ARTICLES BY RALPH GREEN FORMER ASSISTANT AT THE VISITOR INFORMATION CENTRE STOW-ON-THE-WOLD
The Cotswolds are a line of hills stretching from about 7 miles south of Stratford-upon-Avon in a south-westerly direction to Bath, a distance of 70 miles. It is bordered to the east by Banbury and Oxford and to the west by Cheltenham and Gloucester. Often described as an Area of Outstanding Natural Beauty, the largest in England and Wales. It is characterised by picturesque villages built of warm coloured limestone, sitting besides clear, fast flowing streams, set in a stunning landscape. So how did this all come about?
Millions of years ago a thick layer of sedimentary material was laid down to consolidate into a blue-grey coloured clay. Interspersed in the clay further deposits of silts and calcium carbonates were introduced to become layers of what we call marlstone slabs.
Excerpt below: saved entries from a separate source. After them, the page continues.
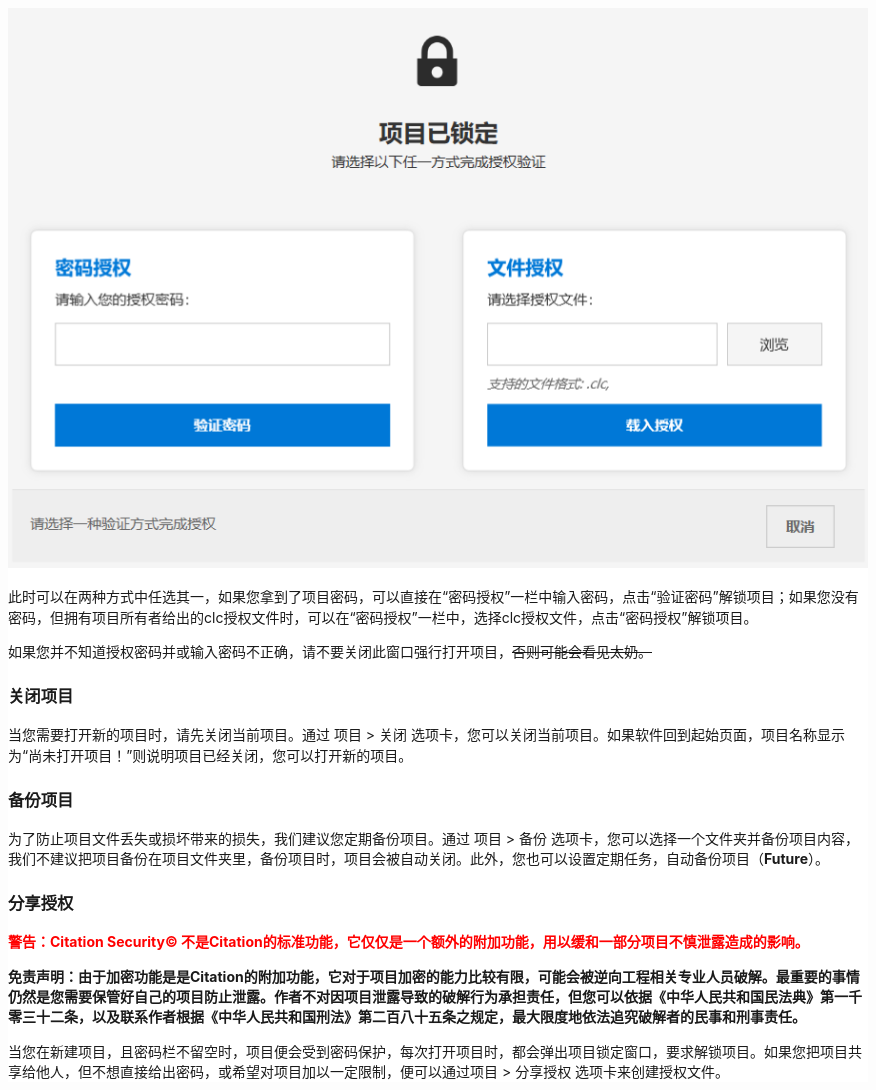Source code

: ![打开项目](img/12-auth-required.png)

此时可以在两种方式中任选其一，如果您拿到了项目密码，可以直接在“密码授权”一栏中输入密码，点击“验证密码”解锁项目；如果您没有密码，但拥有项目所有者给出的clc授权文件时，可以在“密码授权”一栏中，选择clc授权文件，点击“密码授权”解锁项目。

如果您并不知道授权密码并或输入密码不正确，请不要关闭此窗口强行打开项目，<del>否则可能会看见太奶。</del>

### 关闭项目

当您需要打开新的项目时，请先关闭当前项目。通过 项目 > 关闭 选项卡，您可以关闭当前项目。如果软件回到起始页面，项目名称显示为“尚未打开项目！”则说明项目已经关闭，您可以打开新的项目。

### 备份项目

为了防止项目文件丢失或损坏带来的损失，我们建议您定期备份项目。通过 项目 > 备份 选项卡，您可以选择一个文件夹并备份项目内容，我们不建议把项目备份在项目文件夹里，备份项目时，项目会被自动关闭。此外，您也可以设置定期任务，自动备份项目（**Future**）。

### 分享授权

<span style="color:red"><strong>警告：Citation Security© 不是Citation的标准功能，它仅仅是一个额外的附加功能，用以缓和一部分项目不慎泄露造成的影响。</strong></span>

**免责声明：由于加密功能是是Citation的附加功能，它对于项目加密的能力比较有限，可能会被逆向工程相关专业人员破解。最重要的事情仍然是您需要保管好自己的项目防止泄露。作者不对因项目泄露导致的破解行为承担责任，但您可以依据《中华人民共和国民法典》第一千零三十二条，以及联系作者根据《中华人民共和国刑法》第二百八十五条之规定，最大限度地依法追究破解者的民事和刑事责任。**

当您在新建项目，且密码栏不留空时，项目便会受到密码保护，每次打开项目时，都会弹出项目锁定窗口，要求解锁项目。如果您把项目共享给他人，但不想直接给出密码，或希望对项目加以一定限制，便可以通过项目 > 分享授权 选项卡来创建授权文件。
This slab-like marlstone was quarried from early times and today can be seen providing the floors of old village pubs and ancient cottages. It was also used for making footbridges over streams and small rivers.
In time shallow tropical seas, rich in life covered the clay. Over millions of years, sediments derived from the shells of marine organisms and from coral were formed to give limestone. In the Cotswolds this limestone deposit is high in shell and pebble content and is known as inferior oolite. If you look very closely at limestone you will find it is made up of tiny spherical particles, called ooliths, cemented together to form a texture rather like that of fish roe. Today it is used mainly in road building and lime burning.
In some areas, a further deposit covered the limestone. These were sediments linked to volcanic activity and were rich in material containing silica. It is called fuller's earth, a greenish-grey material resembling clay and having good absorbent properties. It is said that the Knights Templars, a religious military order, living at Barton near Guiting Power in the 13th century, discovered that fuller's earth was suitable for removing the oil and grease from fleeces. The cleaning process was known as 'fulling' and contributed to the success of Cotswold wool sold in Europe. This success brought wealth and much of this wealth was used in the construction of beautiful houses and churches, which we see today.
180 million years ago saw the final layer of sedimentary deposits. This is called great oolite and is a fine material free of the deposits found in inferior oolite. In its pristine condition, it must have sat like a cap on the other layers. This limestone is much sought after and was used in the construction of the Oxford Colleges, St. Pauls Cathedral, Windsor Castle, the fine buildings of Bath, in fact its use is all around us today.
All these deposits had to be turned into hills and that happened when a great movement in the earth's crust caused it all to be tilted upwards, forming an escarpment on one edge. If you travel to the Cotswolds from the west today, it is obvious that you are approaching a line of hills, the Cotswold escarpment. It is not so obvious that you are entering hills when travelling from the east. In fact, we have had visitors calling at the Information Centre in Stow-on-the-Wold asking if they have arrived in the Cotswolds yet.
A feature of the Cotswolds is the lovely valleys nearly always with a small stream or river flowing in the bottom. Now you might wonder how these shallow streams and rivers cut such deep valleys. Well they didn't, that was done by ice scouring the landscape and later, the large amount of water running from the retreating ice.
Man was the final influence in the making of the Cotswolds. It was early man who built the hill top burial mounds and hill forts, who left the marks in the earth where his medieval villages had once stood, and later still, built our present villages, using local limestone, which perfectly fit into the landscape. It is this amalgam of man and nature that has given the Cotswolds its international standing and continues to draw people from all over the world.